## Excerpt
Foobar Update and Adventures in Optimization

Published in

Atha Data Science

5 min readJul 14, 2020

June 11th, 2020

So I’m back, writing from the other side of my time inside Google’s foo.bar, and ready to reflect on what a transformative learning experience that was.

Ultimately, this go around, I made it through the first 2 (of 5) levels. And honestly, I have no hard feelings about that at all — I began teaching myself Python two months ago, and I was able to engage with and pass several of the hardest coding challenges I’ve ever encountered, published by Google, and had an absolute blast doing it. So let’s review!

Level 1 I described in my last post, but will elaborate on to say that my first (“brute force”) approach to the problem did not utilize list comprehension at first, but rather for-loops and iterative appends to lists. Indeed, I had only just been introduced to list comprehension and this challenge was my first real application of it. The problem itself had to do with generating and accessing a very long concatenated string of prime numbers. Version 1 was definitely slower, and the dramatic improvement of performance seen by implementing list comprehension was a really rewarding and tangible way of learning the benefit of this method.

In the second level, optimization would become integral. Level 2 consisted of 2 challenges, the first of which involved accepting as arguments numbers of any base from 1 to 9, performing specified operations on them until the output values ended up in a repeating loop, and determining how many repeating values in that loop the output was alternating between. I solved this problem in about 3 hours, and with great efficiency, and was quite proud of my solution and ability to pass all the test cases.

Level 2’s second challenge proved a great deal more difficult. It was an interesting and tricky take on creating a sort of inverted Floyd’s triangle, but incrementing by 1 along the diagonal instead of row by row — which causes all of the triangular numbers up to (I determined to be sufficient) two times value of the index you are trying to access to end up along the “x-axis”. Creating this triangle proved to be quite the mental challenge, and when it was said and done I had done it with 4 completely different approaches.

The key difficulty with the problem was that the challenge wanted me to access which number was located at certain “x” and “y” coordinates, meaning find what number when appending incrementally larger numbers on the diagonal ended up in a certain row and column. Essentially, it wanted a structure which could be indexed in 2 directions, with indices of up to 100,000,000 each. And in all of my iterative designs, I had it working! Except, it was each time failing just 2 hidden test cases, which I imagine must have been very large numbers, since every version of my program would time out with very large inputs. Why you ask? Well, that all has to do of course with optimization…

My various designs included: first creating a Floyd triangle comprised of lists of numbers, then indexing those lists in such a way to build the desired triangle by rearranging the original triangle. Appending values to a set of lists and then appending to a second set of lists, definitely rough on the computational time and power. But, this brute force method was at least passing all but those 2 test cases, so from this framework I went about optimizing.

Other designs to try to mitigate the time-out-inducing processing complexity included:

First appending to a dictionary with a for loop and then using dictionary comprehension to first make the Floyd’s and then the manipulated Floyd’s triangle, thinking that the use of both comprehension and dictionaries (must faster than lists since then can be accessed by keys instead of indexed!) would improve computation time
Using list comprehension followed by dictionary comprehension to do the same
Using only dictionaries to make the two consecutive triangles.

## Excerpted data
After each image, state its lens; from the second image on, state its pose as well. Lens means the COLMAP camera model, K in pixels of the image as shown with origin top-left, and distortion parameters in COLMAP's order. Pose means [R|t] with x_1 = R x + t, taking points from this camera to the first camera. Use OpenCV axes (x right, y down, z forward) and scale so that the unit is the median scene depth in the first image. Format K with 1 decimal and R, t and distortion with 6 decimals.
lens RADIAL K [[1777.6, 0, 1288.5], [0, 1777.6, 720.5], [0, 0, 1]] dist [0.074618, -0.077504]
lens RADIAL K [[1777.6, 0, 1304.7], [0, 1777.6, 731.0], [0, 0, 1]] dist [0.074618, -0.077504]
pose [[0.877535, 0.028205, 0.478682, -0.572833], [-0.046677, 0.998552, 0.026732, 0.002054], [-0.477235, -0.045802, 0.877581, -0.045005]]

...

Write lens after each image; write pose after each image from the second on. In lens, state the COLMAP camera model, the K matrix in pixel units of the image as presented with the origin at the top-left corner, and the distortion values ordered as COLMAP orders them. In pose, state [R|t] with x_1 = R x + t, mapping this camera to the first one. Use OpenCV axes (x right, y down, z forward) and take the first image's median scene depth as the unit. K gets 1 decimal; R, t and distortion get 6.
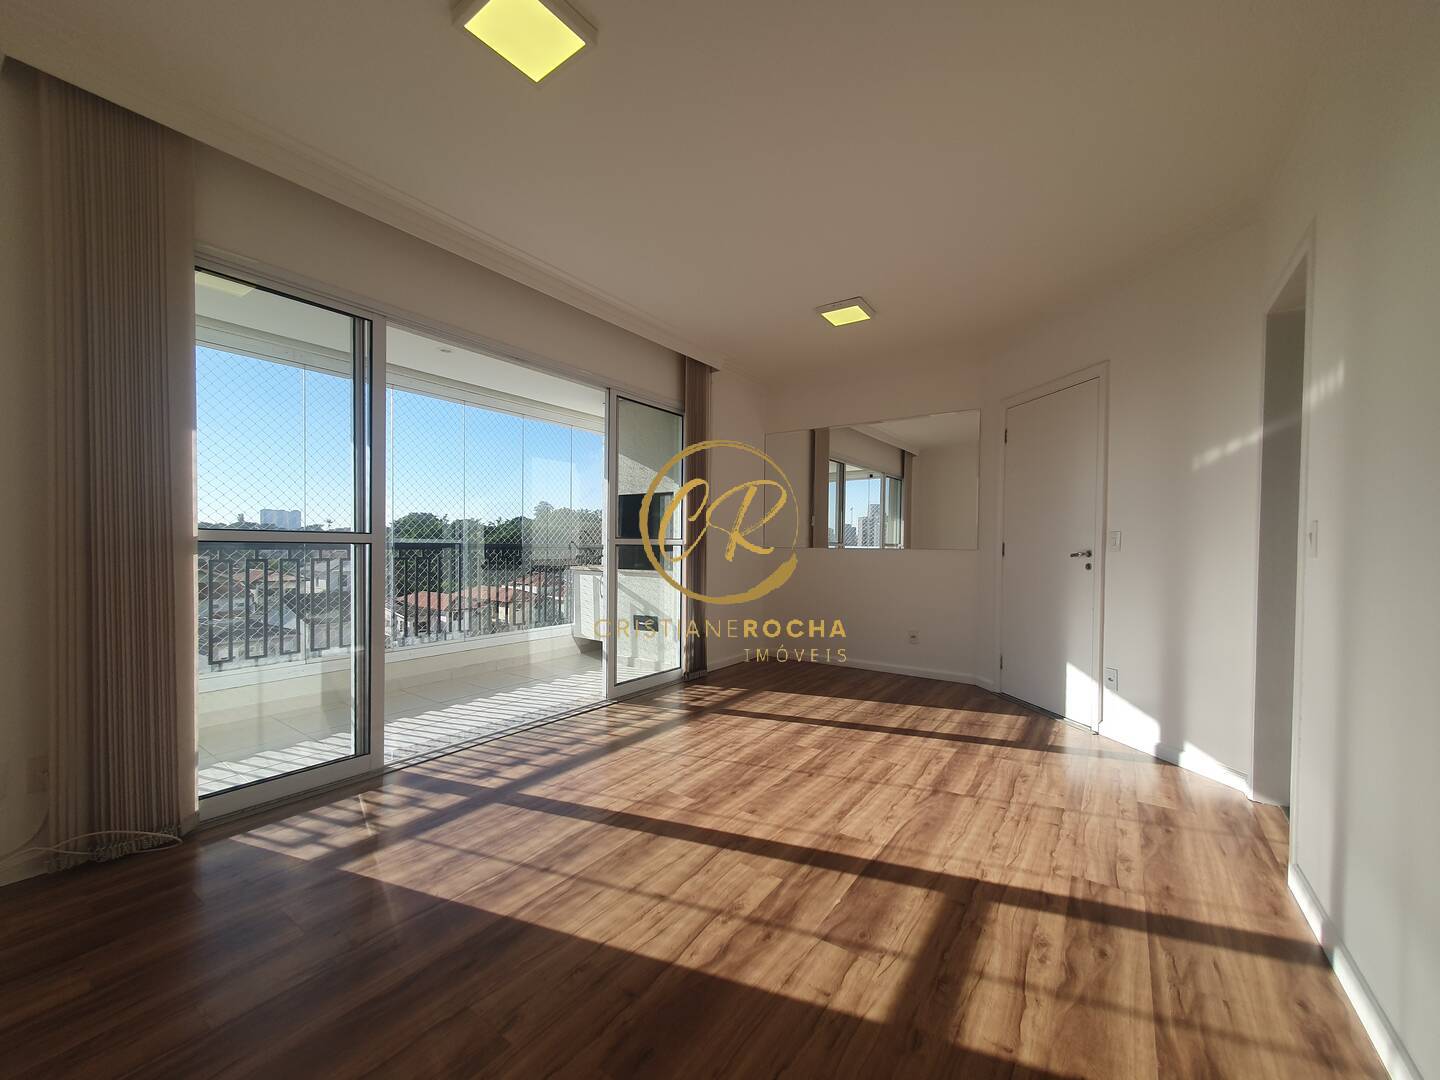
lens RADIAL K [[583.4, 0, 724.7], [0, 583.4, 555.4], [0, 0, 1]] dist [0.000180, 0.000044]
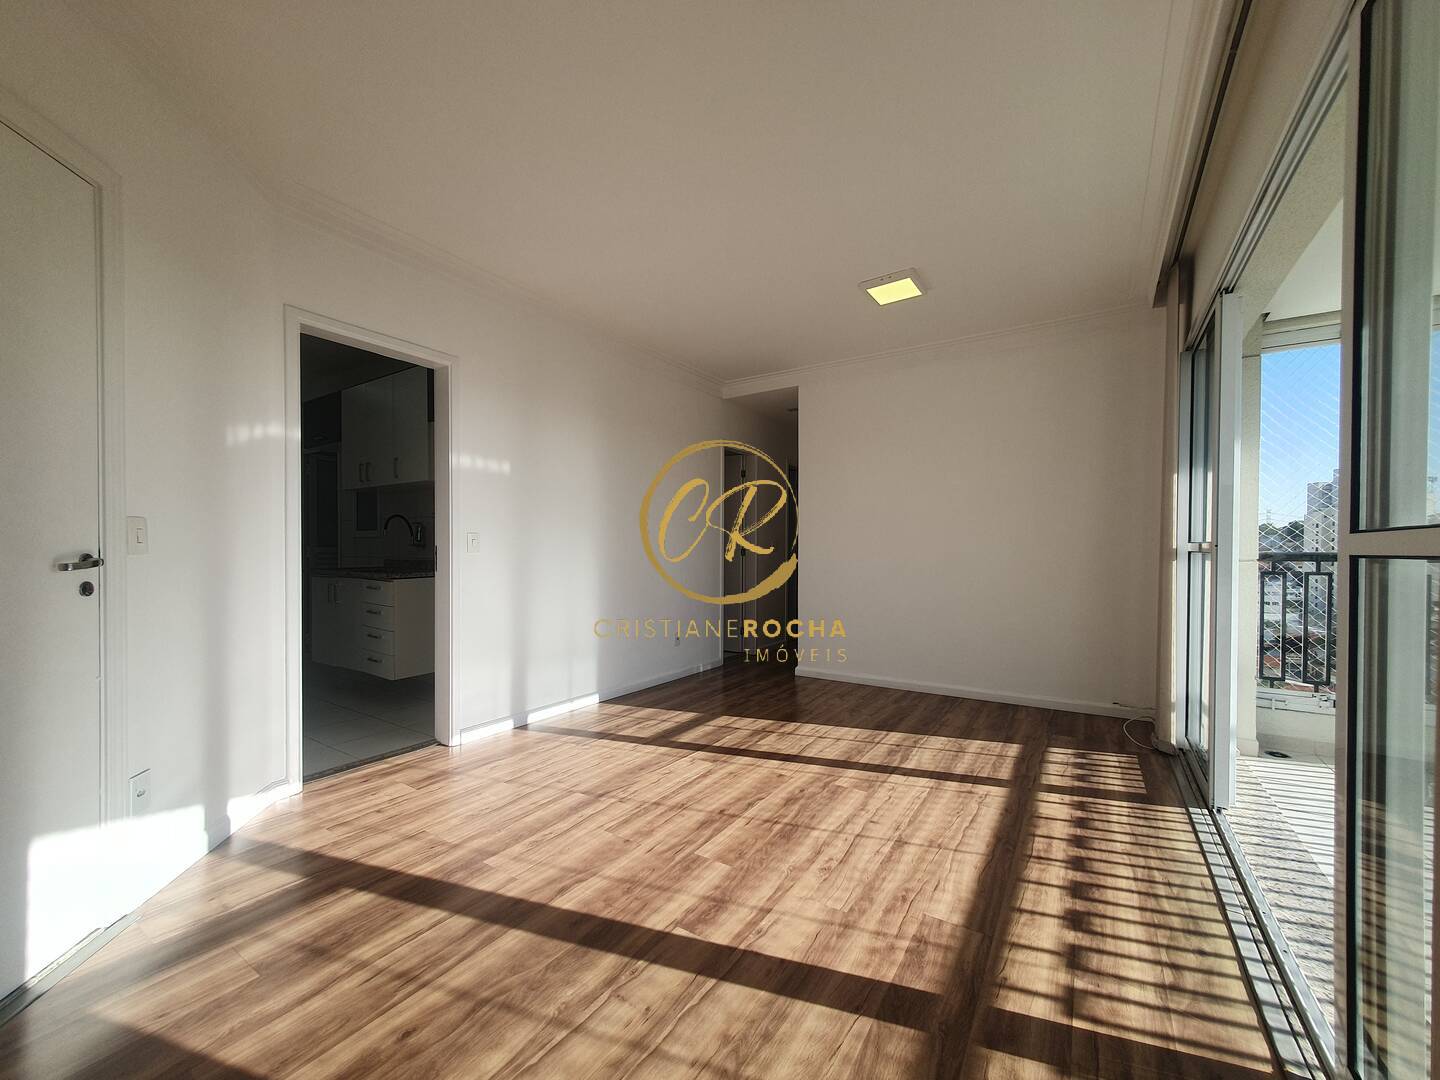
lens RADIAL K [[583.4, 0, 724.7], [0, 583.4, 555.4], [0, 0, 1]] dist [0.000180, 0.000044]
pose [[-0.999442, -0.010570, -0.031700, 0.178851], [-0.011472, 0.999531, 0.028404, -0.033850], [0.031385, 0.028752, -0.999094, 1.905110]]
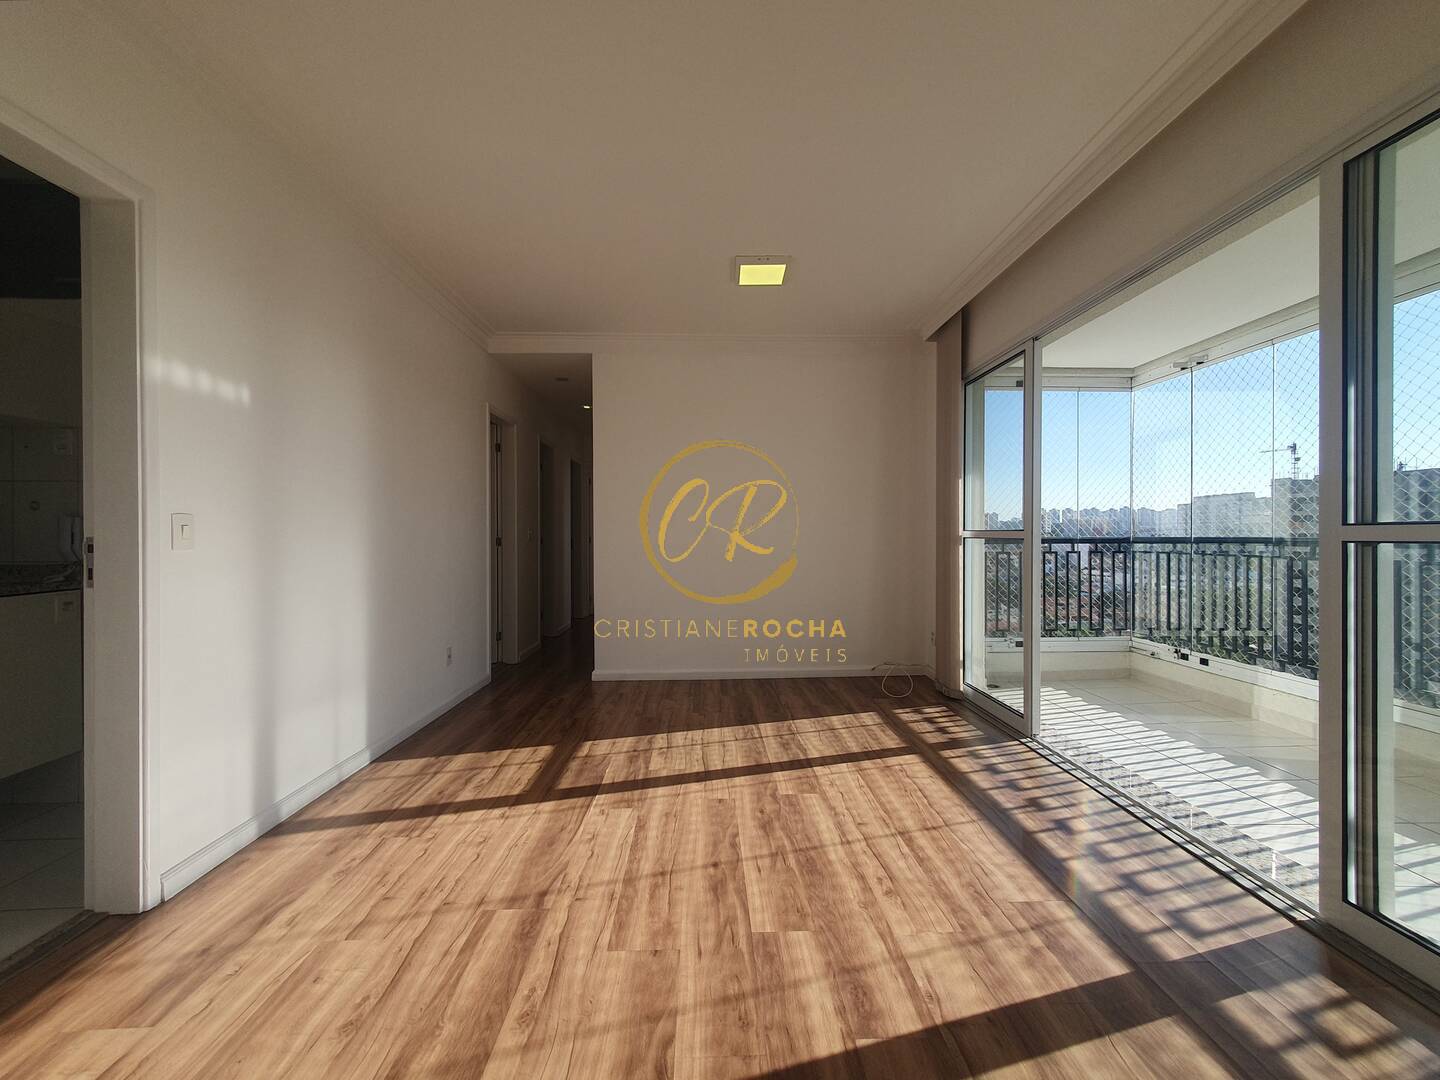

==

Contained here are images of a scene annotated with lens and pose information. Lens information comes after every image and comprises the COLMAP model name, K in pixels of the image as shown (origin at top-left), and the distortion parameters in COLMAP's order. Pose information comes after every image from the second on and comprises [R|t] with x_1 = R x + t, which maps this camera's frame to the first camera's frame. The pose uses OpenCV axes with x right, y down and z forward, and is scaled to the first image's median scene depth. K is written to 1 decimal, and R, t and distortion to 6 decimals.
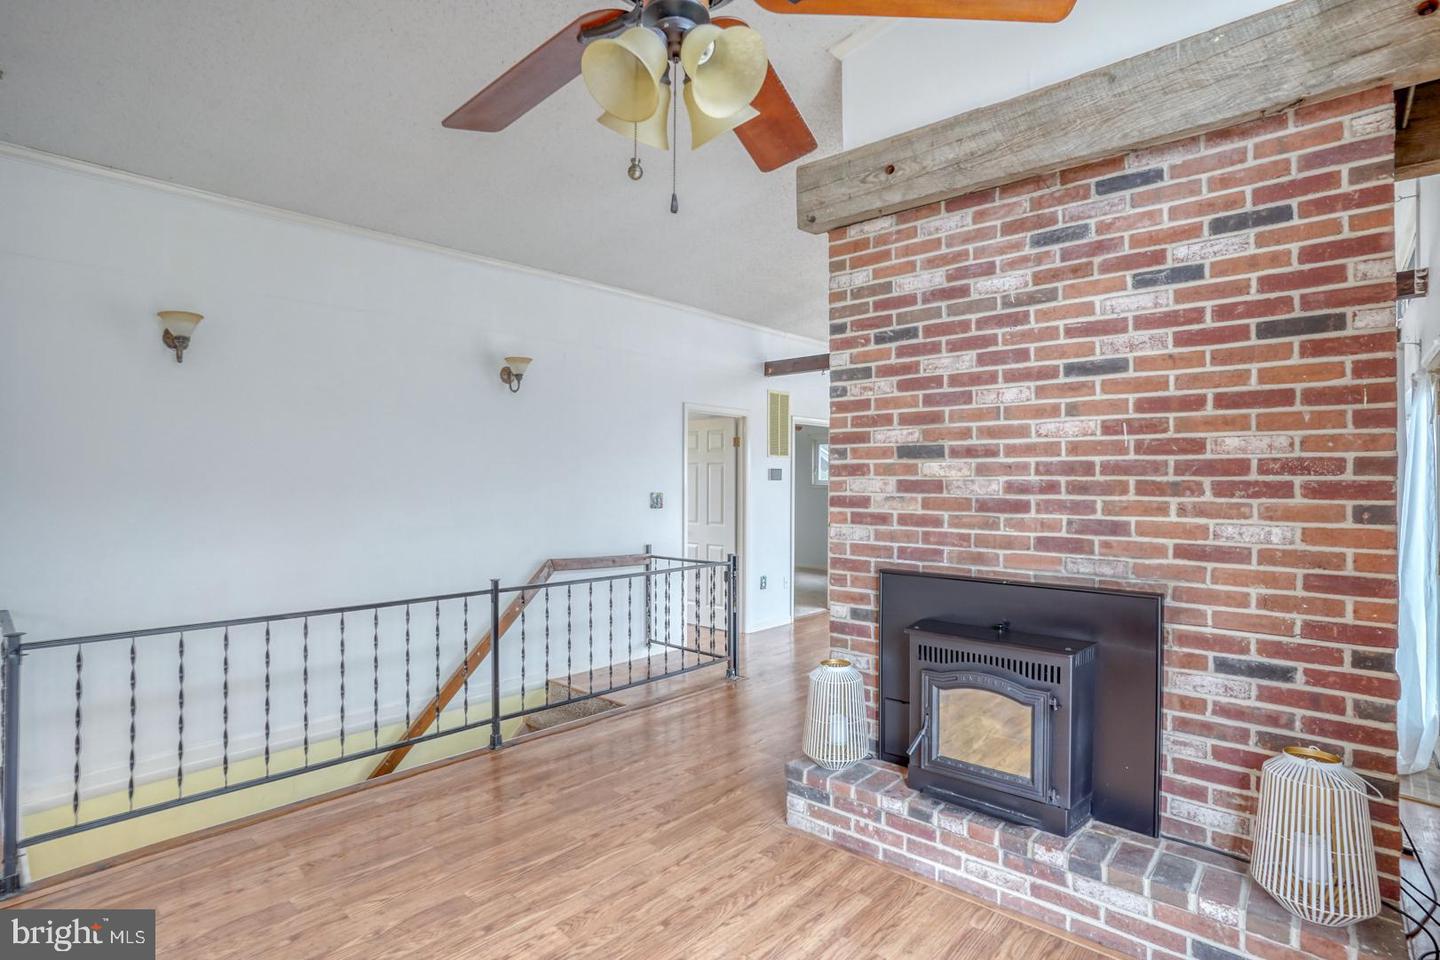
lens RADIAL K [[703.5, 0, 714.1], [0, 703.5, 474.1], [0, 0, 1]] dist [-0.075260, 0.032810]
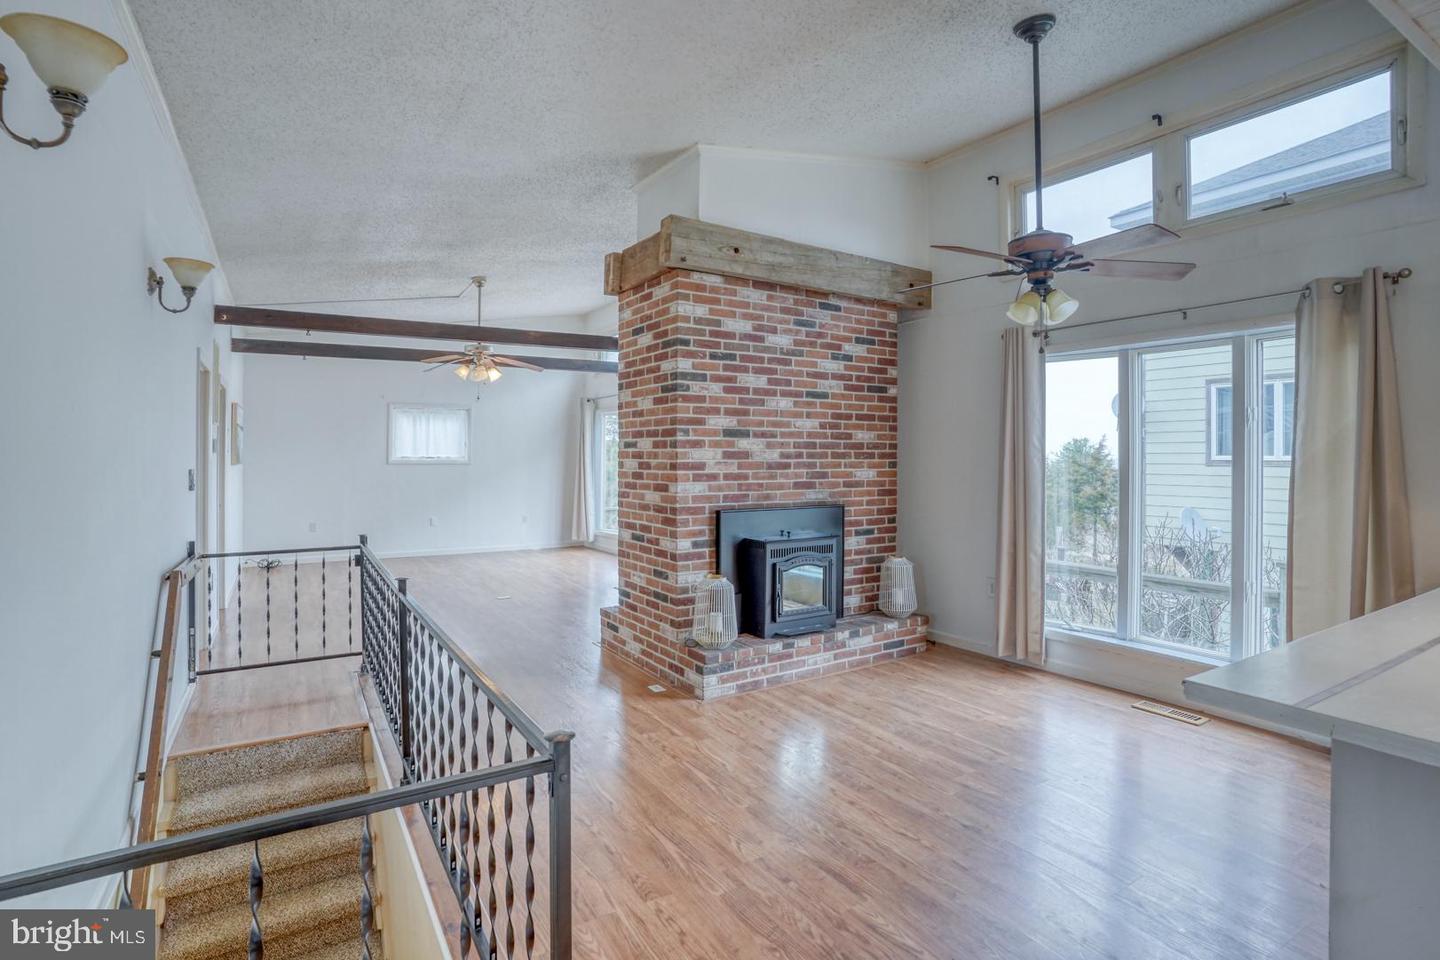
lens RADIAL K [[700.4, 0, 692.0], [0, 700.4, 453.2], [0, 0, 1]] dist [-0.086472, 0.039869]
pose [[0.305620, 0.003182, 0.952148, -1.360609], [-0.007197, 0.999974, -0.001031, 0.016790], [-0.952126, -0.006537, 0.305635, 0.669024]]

## Problem set
**1.** Can you reproduce, word for word, everything in the foo.bar post from "Published in" down to "So let’s review!"?
**2.** Could you carry the blog post about Google's foo.bar challenges forward, beginning right after its last line?

## Task-by-task answers
**1.**
Published in

Atha Data Science

5 min readJul 14, 2020

June 11th, 2020

So I’m back, writing from the other side of my time inside Google’s foo.bar, and ready to reflect on what a transformative learning experience that was.

Ultimately, this go around, I made it through the first 2 (of 5) levels. And honestly, I have no hard feelings about that at all — I began teaching myself Python two months ago, and I was able to engage with and pass several of the hardest coding challenges I’ve ever encountered, published by Google, and had an absolute blast doing it. So let’s review!

**2.**
Trying to implement a generator to remember where in the first triangle creation the program was, to create the second from that place directly, without having to save all the numbers to memory (unsuccessful).
Using a double ended deque with a fixed length as a sliding window to try to do the same (unsuccessful).
Using numpy arrays (but I don’t really know anything about these yet and couldn’t get them to work).
Then finally shifting approaches completely and figuring out a mathematical formula to create the sequence of numbers in the inverted target triangle directly without first creating a Floyd triangle. The thinking was that I could hopefully cut the computation time in half (and it was a very tricky formula to derive!!) I created the inverted triangle directly, two ways: via two loops of appends to dictionaries, and another way with list comprehension.

They all failed the 2 hidden test cases.

I don’t even know for sure that it was because of computation time. I guess there’s no way of knowing what test cases I was failing as they were hidden, but none of the above would process fast enough to yield an answer for very large input numbers, so I assume it was still complexity issues.

But I’m not mad! I approached this problem so many different ways, and learned so much. In the future, I’m sure I’ll have more tricks up my sleeve that I can try, and get this to work.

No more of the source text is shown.